Moldova is a landlocked country that has been tossed around for ownership throughout the ages. Once part of Romania and then the Ukraine, it has no access to oceans or seas. It has been under communist rule and is listed as one of the poorest nations in Europe.
The earliest history of Moldova goes back to the 1350’s when it was called the “Principality of Moldavia”. It was the precursor to the foundation of modern Romania and Moldova and was led by Stefan Celmare, who maintained the independence of the area from 1457-1504.
During the time of Celmare, the area was attacked by Poland, Hungary and the Ottoman Empire. After his death, Moldavia eventually became a vassal of the Ottomans from the 16th century on.
Due to the varying influences of the countries around it, Moldova had many variations in its own language include shifting from Russian to Cyrillic, written Romanian to Cyrillic and then later to Moldovan which is almost identical to the Romanian language but written with Latin alphabets.
Moldova also never really had the ability to build any significant architecture throughout its history that remained standing. The fluctuation of territory didn’t allow it to have any kind of long term government to build an infrastructure of bridges, castles or monuments as existing in other countries. There are only a few monasteries that are sprinkled throughout the area that represent any age.
The 1812 Russian-Turk wars caused the major eastern half of what was then known as Bessarabia (most of Moldova today) to become annexed by the Russian Empire.
1918 brought about some changes as Bessarabia became known as the Moldavian Democratic Republic and was then blended with Romania.
The Soviet Union annexed the area in 1940 creating the Moldavian Soviet Socialist Republic and including the Moldavian ASSR.
Under Soviet rule the country experienced very little benefits and had severe famines and drought. This created a baseline for rebellion by the people.
1944 through 1953 was a rough time in Moldavian history as the people developed many resistance groups that were anti-communist.
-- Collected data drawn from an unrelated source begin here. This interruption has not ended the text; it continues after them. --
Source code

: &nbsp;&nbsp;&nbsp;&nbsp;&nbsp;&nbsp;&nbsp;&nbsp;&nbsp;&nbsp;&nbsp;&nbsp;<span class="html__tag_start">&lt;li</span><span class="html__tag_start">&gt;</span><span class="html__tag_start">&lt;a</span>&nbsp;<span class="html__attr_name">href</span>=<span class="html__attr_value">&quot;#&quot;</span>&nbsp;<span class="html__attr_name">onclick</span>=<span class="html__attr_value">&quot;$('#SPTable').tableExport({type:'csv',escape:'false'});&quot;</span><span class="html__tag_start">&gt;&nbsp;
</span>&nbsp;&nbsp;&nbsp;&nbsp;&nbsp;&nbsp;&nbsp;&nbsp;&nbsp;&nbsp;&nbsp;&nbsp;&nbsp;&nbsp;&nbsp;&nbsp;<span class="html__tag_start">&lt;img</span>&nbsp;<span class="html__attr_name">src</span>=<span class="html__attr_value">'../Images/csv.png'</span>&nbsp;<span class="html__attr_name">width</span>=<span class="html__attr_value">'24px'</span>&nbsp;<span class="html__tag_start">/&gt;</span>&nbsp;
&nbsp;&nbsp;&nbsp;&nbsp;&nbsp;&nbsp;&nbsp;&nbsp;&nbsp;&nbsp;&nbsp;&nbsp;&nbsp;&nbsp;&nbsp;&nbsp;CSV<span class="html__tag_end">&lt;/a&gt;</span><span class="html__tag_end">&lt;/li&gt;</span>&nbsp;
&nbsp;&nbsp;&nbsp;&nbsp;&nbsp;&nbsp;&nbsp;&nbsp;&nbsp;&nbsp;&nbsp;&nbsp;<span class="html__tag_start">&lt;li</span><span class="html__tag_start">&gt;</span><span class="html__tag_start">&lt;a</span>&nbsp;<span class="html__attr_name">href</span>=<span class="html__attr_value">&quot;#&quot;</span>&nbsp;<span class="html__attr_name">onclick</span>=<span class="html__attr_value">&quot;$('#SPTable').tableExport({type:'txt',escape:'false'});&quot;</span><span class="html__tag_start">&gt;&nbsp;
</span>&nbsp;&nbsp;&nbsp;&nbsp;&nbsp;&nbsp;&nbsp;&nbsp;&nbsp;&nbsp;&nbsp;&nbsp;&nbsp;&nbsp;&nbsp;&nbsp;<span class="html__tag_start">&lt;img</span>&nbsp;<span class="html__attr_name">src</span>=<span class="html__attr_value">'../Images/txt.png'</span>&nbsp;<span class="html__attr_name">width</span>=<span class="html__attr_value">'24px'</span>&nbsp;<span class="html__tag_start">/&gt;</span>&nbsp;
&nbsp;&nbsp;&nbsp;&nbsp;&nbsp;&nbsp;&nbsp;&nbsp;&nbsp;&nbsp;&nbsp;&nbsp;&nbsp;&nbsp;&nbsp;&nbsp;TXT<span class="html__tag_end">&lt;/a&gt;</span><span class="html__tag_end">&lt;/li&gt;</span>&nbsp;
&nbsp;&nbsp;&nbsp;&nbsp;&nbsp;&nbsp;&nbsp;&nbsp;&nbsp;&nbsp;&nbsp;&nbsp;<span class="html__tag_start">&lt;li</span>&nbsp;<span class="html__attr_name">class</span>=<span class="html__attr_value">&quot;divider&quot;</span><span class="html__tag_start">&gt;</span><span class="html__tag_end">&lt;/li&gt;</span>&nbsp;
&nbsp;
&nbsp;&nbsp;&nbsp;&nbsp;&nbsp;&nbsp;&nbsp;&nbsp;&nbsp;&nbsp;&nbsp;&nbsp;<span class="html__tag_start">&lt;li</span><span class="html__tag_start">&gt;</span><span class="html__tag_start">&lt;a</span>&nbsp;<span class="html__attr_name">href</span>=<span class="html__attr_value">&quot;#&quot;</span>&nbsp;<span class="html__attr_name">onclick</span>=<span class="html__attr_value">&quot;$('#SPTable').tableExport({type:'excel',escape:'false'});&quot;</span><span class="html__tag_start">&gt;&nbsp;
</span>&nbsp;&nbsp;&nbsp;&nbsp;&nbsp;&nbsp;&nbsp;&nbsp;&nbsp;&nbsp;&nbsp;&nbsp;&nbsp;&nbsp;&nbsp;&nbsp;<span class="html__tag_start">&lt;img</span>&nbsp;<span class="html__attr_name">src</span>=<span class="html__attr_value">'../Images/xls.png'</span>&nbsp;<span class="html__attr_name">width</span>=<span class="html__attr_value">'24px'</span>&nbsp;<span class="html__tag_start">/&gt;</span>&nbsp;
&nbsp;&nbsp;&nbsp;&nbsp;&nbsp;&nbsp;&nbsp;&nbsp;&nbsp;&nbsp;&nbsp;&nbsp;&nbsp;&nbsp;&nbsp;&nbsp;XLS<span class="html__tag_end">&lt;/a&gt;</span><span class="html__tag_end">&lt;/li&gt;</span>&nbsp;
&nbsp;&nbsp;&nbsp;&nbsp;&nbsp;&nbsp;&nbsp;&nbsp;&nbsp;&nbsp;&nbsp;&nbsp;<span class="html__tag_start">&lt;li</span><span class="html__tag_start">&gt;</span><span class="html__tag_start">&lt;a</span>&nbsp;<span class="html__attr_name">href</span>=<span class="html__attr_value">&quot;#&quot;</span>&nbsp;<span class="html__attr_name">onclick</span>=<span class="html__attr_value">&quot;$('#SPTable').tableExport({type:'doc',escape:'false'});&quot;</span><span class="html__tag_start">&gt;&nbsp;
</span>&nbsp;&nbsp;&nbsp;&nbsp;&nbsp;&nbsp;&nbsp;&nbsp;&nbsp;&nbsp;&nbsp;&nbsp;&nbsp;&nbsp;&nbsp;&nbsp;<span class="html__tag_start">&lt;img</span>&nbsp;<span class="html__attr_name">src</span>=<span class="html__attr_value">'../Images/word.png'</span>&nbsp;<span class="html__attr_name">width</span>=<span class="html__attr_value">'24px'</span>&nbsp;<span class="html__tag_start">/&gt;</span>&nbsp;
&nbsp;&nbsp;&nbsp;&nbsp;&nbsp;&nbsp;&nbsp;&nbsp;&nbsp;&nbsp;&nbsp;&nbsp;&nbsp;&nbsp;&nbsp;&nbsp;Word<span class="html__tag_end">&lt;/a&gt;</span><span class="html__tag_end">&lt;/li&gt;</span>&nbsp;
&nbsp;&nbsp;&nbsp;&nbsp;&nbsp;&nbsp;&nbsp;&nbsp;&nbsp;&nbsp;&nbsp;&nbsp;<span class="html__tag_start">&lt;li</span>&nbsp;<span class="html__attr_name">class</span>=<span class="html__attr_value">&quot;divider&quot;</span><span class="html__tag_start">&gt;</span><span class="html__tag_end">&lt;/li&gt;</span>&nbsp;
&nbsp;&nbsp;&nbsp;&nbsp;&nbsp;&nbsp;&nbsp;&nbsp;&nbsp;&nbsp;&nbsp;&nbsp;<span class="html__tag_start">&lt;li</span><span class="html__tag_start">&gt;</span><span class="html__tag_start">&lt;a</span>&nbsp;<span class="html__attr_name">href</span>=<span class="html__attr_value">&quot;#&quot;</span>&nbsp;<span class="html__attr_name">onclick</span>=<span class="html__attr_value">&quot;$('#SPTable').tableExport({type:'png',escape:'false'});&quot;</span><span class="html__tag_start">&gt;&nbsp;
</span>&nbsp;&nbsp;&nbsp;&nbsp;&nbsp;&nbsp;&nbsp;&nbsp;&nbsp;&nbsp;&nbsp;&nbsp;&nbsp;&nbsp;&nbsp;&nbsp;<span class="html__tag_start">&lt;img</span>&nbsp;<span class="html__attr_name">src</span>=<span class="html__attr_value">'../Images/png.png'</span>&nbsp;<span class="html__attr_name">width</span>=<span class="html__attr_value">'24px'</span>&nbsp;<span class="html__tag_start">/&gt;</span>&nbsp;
The Soviet government did not stand for the unrest and arrested, deported or executed many of the members.
One of the key factors that was important was that the Soviet government was aggressive at impressing the difference between Moldavian ethnicity and Romanian. The purpose was to promote hostilities and cut any ties to Romania that might encourage revolution.
It wasn’t until 1985, under the Soviet president Mikhail Gorbachev that the Democratic Movement of Moldova was created and by 1989 it was the Popular Front of Moldova.
Beginning in 1988, many of the Soviet Republics were moving towards independence and this included Moldova as well. The 1987 ‘Great National Assembly’ was organized, which was a mass demonstration again the Soviet Republic authorities. The requirements was to allow written Moldovan language (in Latin) as the state language and set specific demarcation lines between the new Moldovans and any existing Soviet Union loyalties.
The results of the demonstration allowed the first general elections to be held to establish an independent parliament which eventually created the “Declaration of Sovereignty of the Soviet Socialist Republic of Moldova”.
In 1991 independence for Moldova was declared as well as the establishment of its national language.
Interesting Facts about Moldova:
- Moldova is known for their excellent wineries and is twelfth in the world’s wine exports.
- People on Moldova have been growing grapes and making wine for nearing 5,000 years
- There are thirty monasteries in Moldova, with some that date back to the 15th century.
- Although Moldova is an independent country, there are still 2,500 Russian troops and 22,000 tons of ammunition in the city of Transnistria.
- Moldova has the 8th greatest cave in the world, “Emil Racovita”, located in Criva.
- The country of Moldova was rated for internet speed in comparison to 152 other countries. Moldova is listed in third place.
- The village of Congaz in Moldova is listed as the largest European village.
- During the era of the USSR, Soroca in Moldova, became the gypsy capital of the world.
- Moldova has one of the oldest oak trees at six hundred years old.
- Moldova claims over forty parks that include a variety of old and different tree species as well as exotic plants. However, only twenty are in fairly good condition.